Another issue is that a lot of o1’s thoughts consist of vagaries like “reviewing the details” or “considering the implementation”, and it’s not clear how to even determine if these steps are inferentially valid.
If you’re referring to the chain of thought summaries you see when you select the o1-preview model in chatgpt, those are not the full chain of thought. Examples of the actual chain-of-thought can be found on the learning to reason with LLMs page with a few more examples in the o1 system card. Note that we are going off of OpenAI’s word that these chain of thought examples are representative—if you try to figure out what actual reasoning o1 used to come to a conclusion you will run into the good old “Your request was flagged as potentially violating our usage policy. Please try again with a different prompt.”
If you distrust OA’s selection, it seems like o1 is occasionally leaking the chains of thought: https://www.reddit.com/r/OpenAI/comments/1fxa6d6/two_purported_instances_of_o1preview_and_o1mini/ So you can cross-reference those to see if OA’s choices seem censored somehow, and also just look at those as additional data.

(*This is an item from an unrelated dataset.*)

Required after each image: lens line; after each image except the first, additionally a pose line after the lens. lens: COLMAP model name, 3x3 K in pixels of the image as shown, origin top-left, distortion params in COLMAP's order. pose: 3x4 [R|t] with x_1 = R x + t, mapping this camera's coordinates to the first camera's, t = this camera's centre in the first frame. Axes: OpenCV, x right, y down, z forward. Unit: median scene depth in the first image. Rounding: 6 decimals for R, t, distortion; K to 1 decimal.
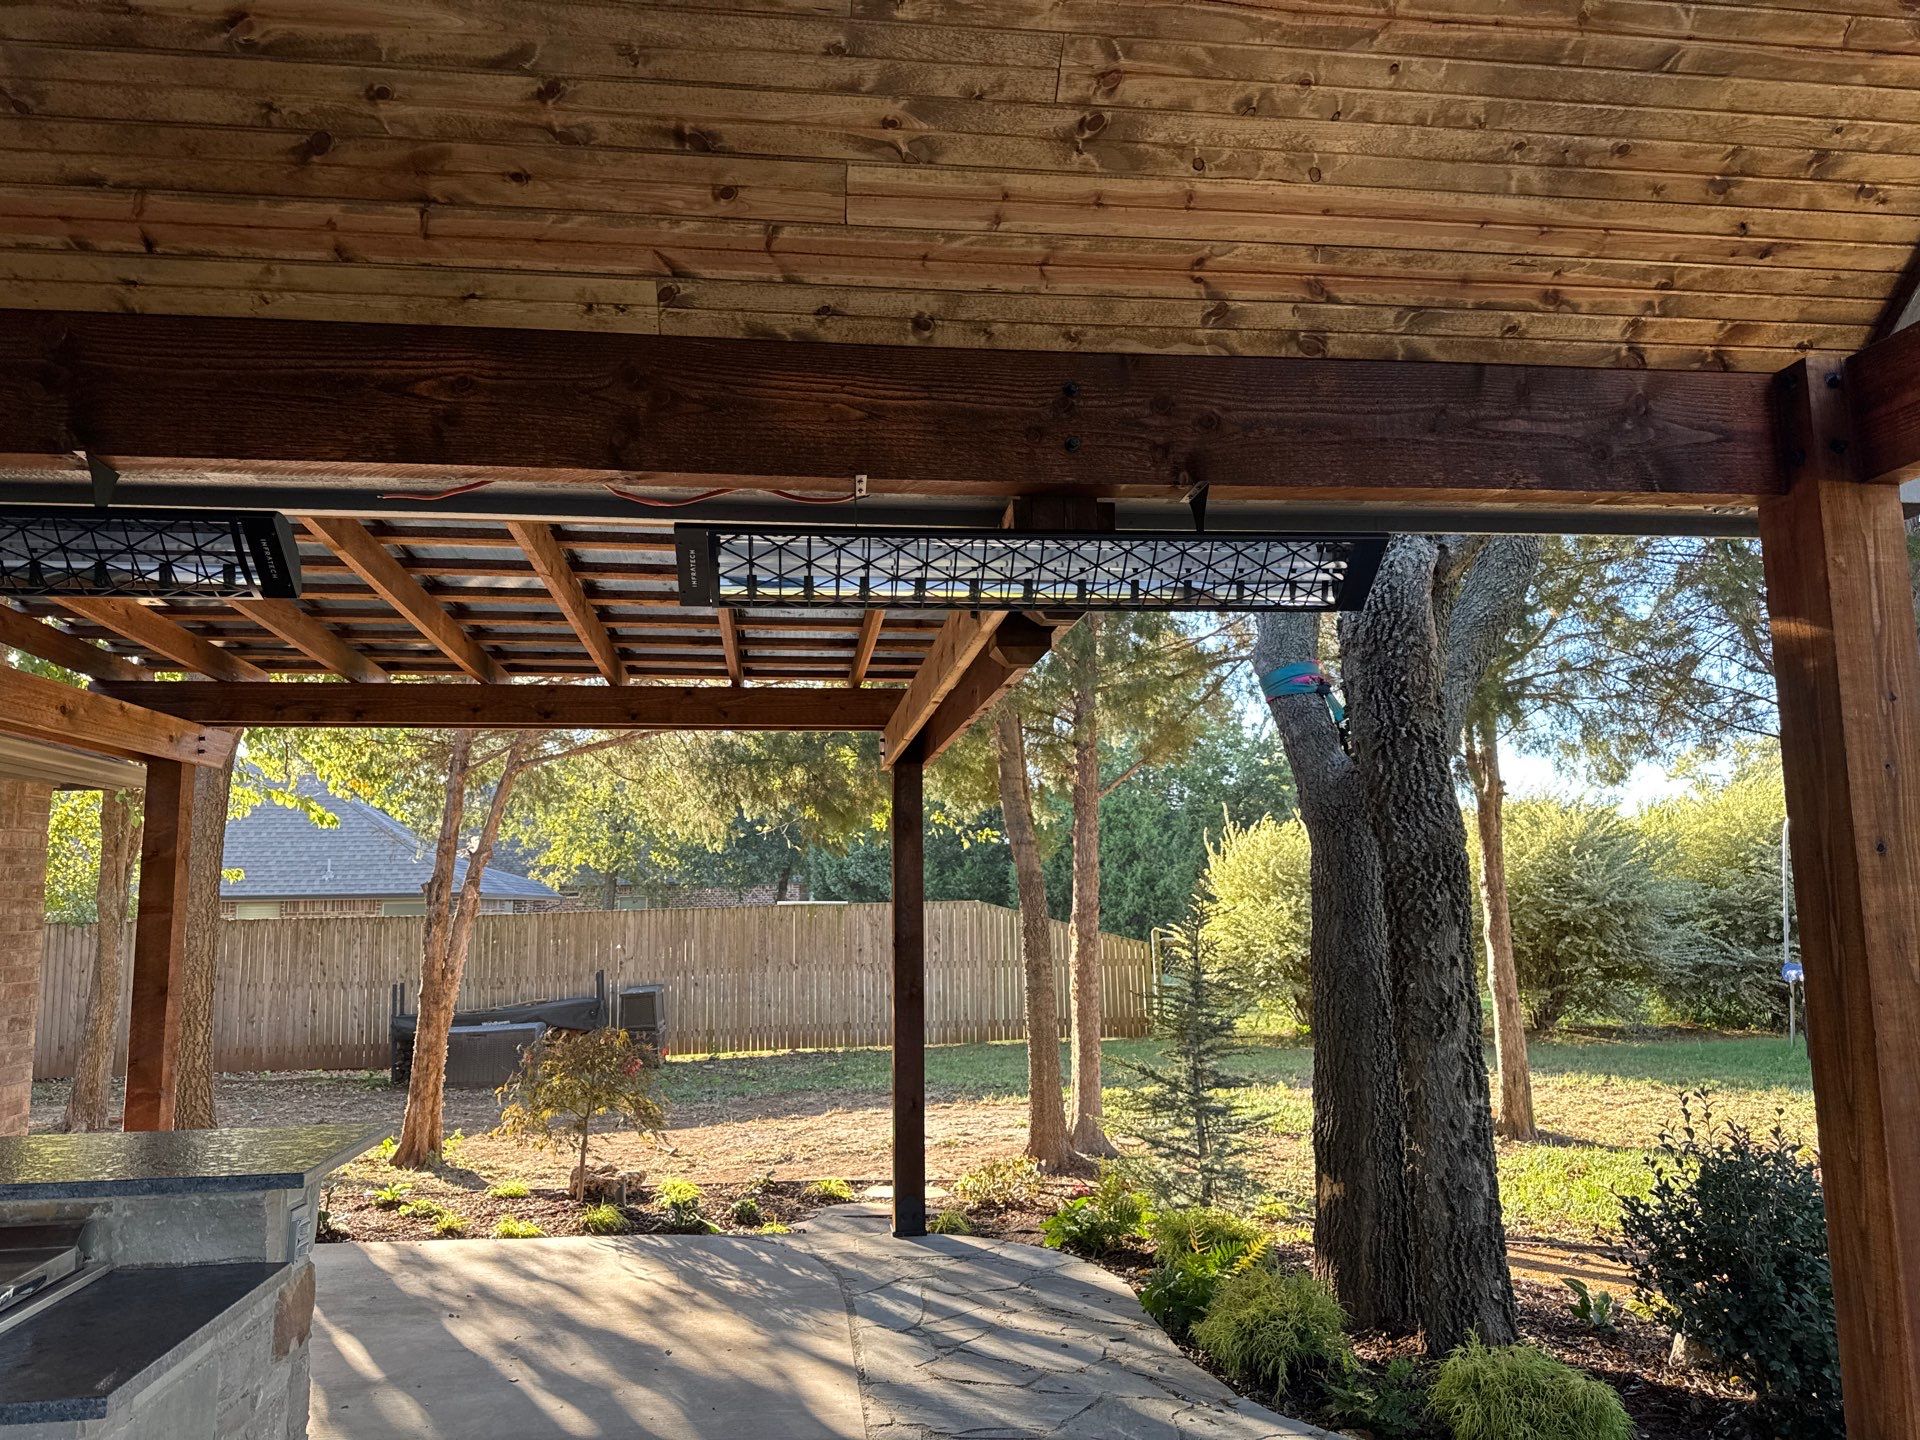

It’s also noteworthy that people are reporting that there seem like there are other blatant confabulations in the o1 chains, much more so than simply making up a plausible URL, based on the summaries: https://www.reddit.com/r/PromptEngineering/comments/1fj6h13/hallucinations_in_o1preview_reasoning/ Stuff which makes no sense in context and just comes out of nowhere. (And since confabulation seems to be pretty minimal in summarization tasks these days—when I find issues in summaries, it’s usually omitting important stuff rather than making up wildly spurious stuff—I expect those confabulations were not introduced by the summarizer, but were indeed present in the original chain as summarized.)